PHILADELPHIA ( - Most of us have struggled with anxiety at some point in our lives.

But most of us aren't 6-foot-5, 340-pound NFL offensive linemen with the power to move other very strong men at will.

In some ways that made things even more difficult for Brandon Brooks, the Eagles' star right guard who has rebounded from an anxiety disorder to earn his first Pro Bowl berth for a 12-2 team.

Ironically, Brooks was diagnosed in December of last year after the disorder left him weak and vomiting before a pair of games in 2016.

Fast forward a year and a day after being named to his first Pro Bowl Brooks held court in front of his locker, showing nary of a sign of anything related to anxiety. He was confident and in control while looking to use his platform to help others beat what can be a crippling hurdle.

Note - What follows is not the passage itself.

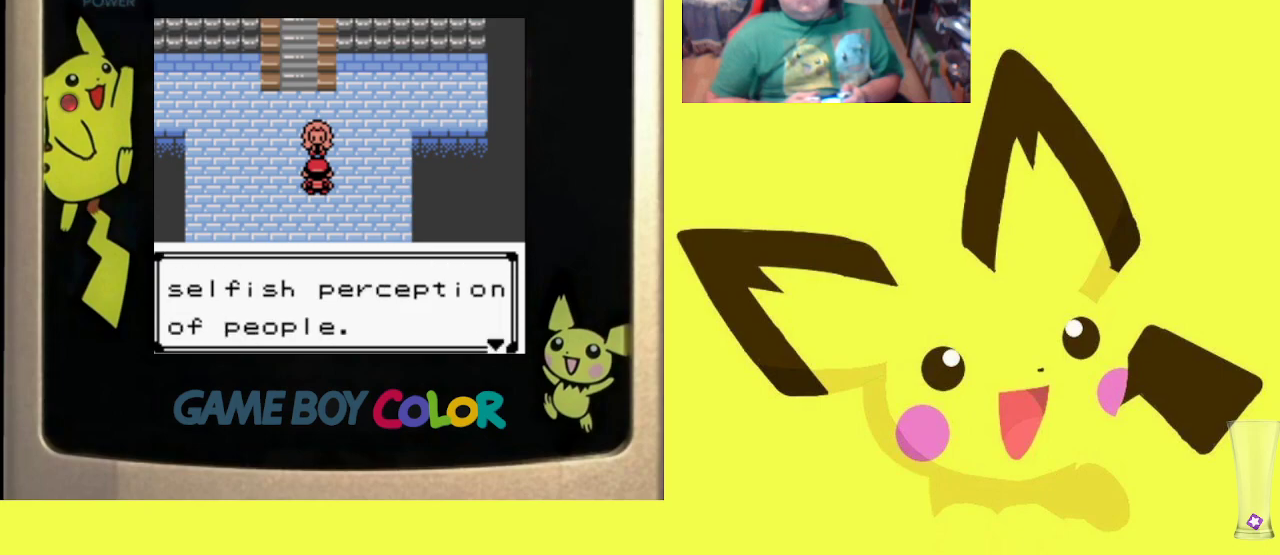
{"buttons": [], "events": [[67, "CROSS", "up"], [150, "CROSS", "down"], [267, "CROSS", "up"], [350, "CROSS", "down"], [433, "CROSS", "up"]]}
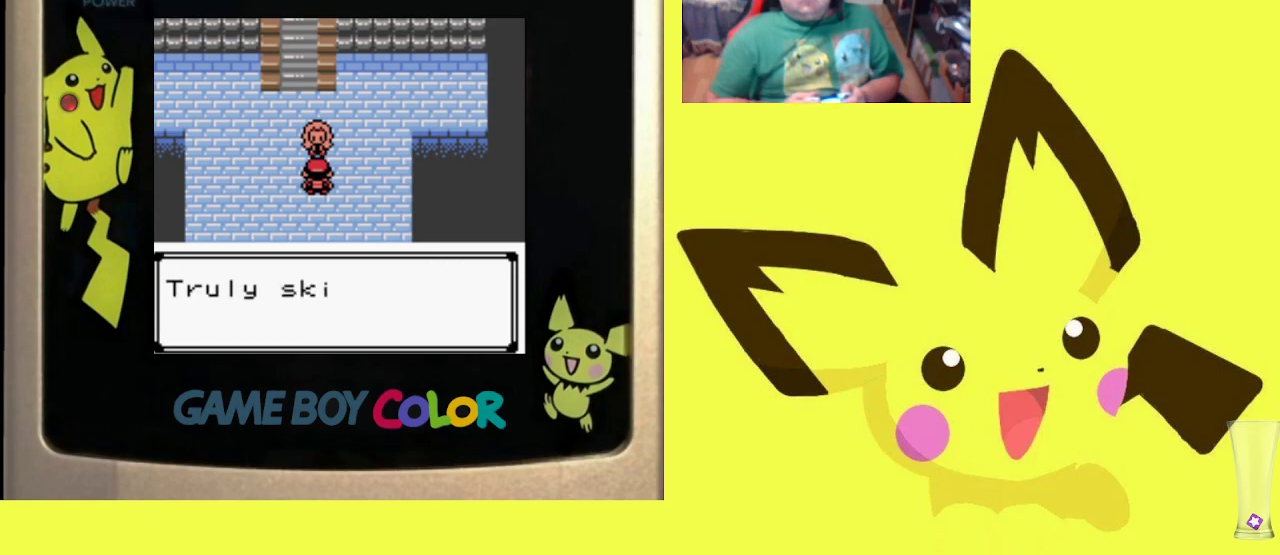
{"buttons": ["CROSS"], "events": [[50, "CROSS", "down"], [150, "CROSS", "up"], [267, "CROSS", "down"], [333, "CROSS", "up"], [433, "CROSS", "down"]]}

Most don't deal with that kind of anxiety Brooks did so often it's difficult to understand. When you add in Brooks' stature, both from physical and professional standpoints, it can become even more foreign.

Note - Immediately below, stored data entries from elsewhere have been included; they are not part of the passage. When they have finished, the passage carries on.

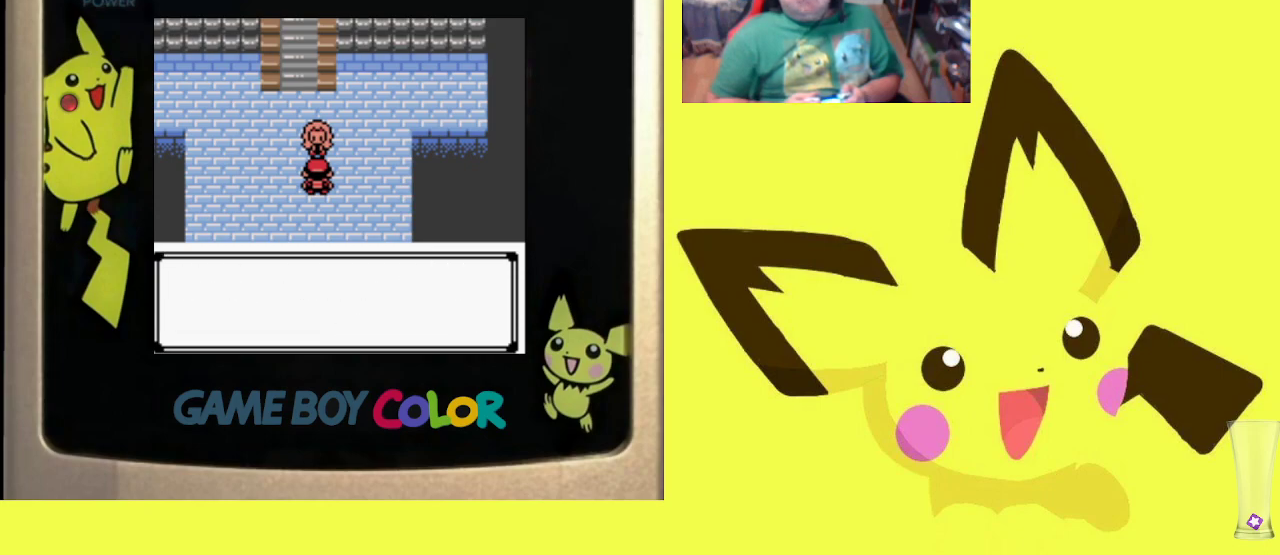
{"buttons": [], "events": [[50, "CROSS", "up"], [133, "CROSS", "down"], [233, "CROSS", "up"], [333, "CROSS", "down"], [433, "CROSS", "up"]]}
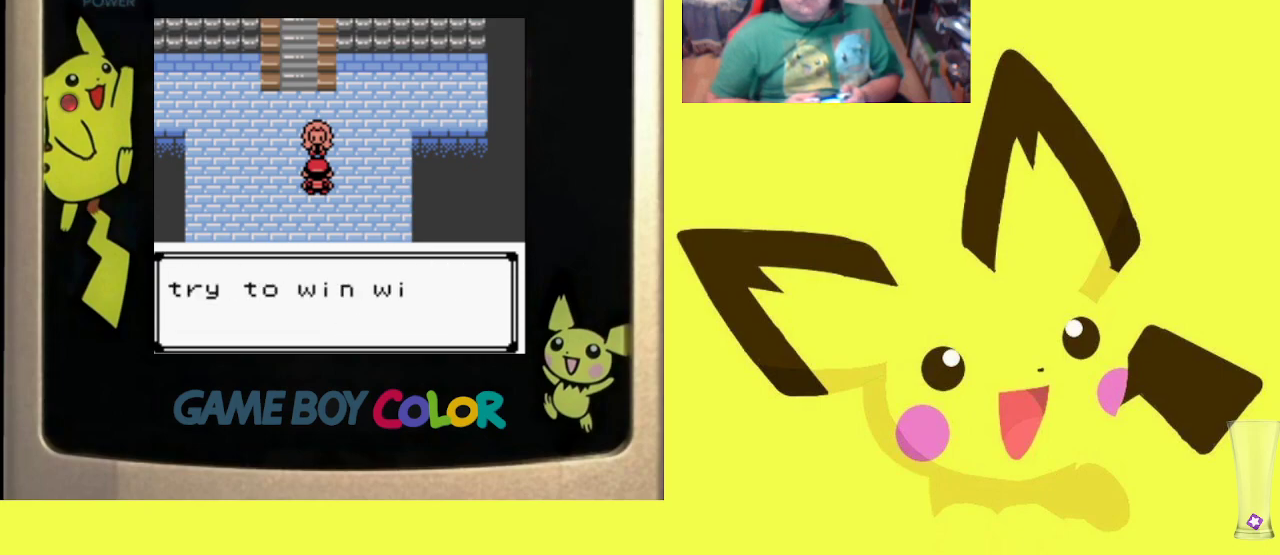
{"buttons": [], "events": [[33, "CROSS", "down"], [117, "CROSS", "up"], [217, "CROSS", "down"], [317, "CROSS", "up"], [400, "CROSS", "down"], [500, "CROSS", "up"]]}
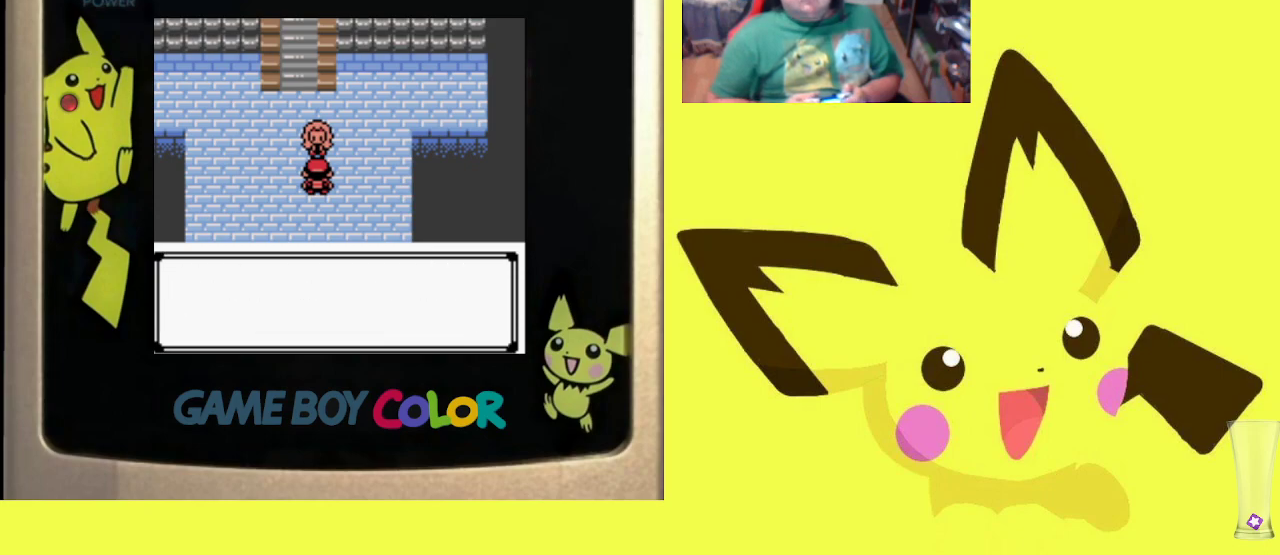
{"buttons": ["CROSS"], "events": [[83, "CROSS", "down"], [183, "CROSS", "up"], [250, "CROSS", "down"], [383, "CROSS", "up"], [450, "CROSS", "down"]]}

"Let's be real, when I was going through the anxiety stuff, not everybody had my back," Brooks admitted. "But, at the same time, it's interesting to me now -- the Pro Bowl is here -- and the same people that didn't support me at the same time now are going to pat me on the back. Let it be understood that although you forgive, you never forget."

Inside the NovaCare Complex, Brooks had plenty of support, however, and singled out his linemates, Jason Peters and Stefen Wisniewski, as well as defensive coordinator Jim Schwartz as people offering significant support through his ordeal.

"Adversity makes you stronger," Brooks explained. "Probably the biggest thing is, you realize quickly who's in your corner, who's always going to have your back. It just makes you aware of what's real and what's not."

These days Brooks is trying to dominate anxiety disorder like he's pulling and bearing down on a helpless defensive back in the open field.

"Through the Pro Bowl, I really just hope I can reach further to help people going through the same thing," Brooks said. "You can overcome it, although times can seem at their darkest, brighter days are coming."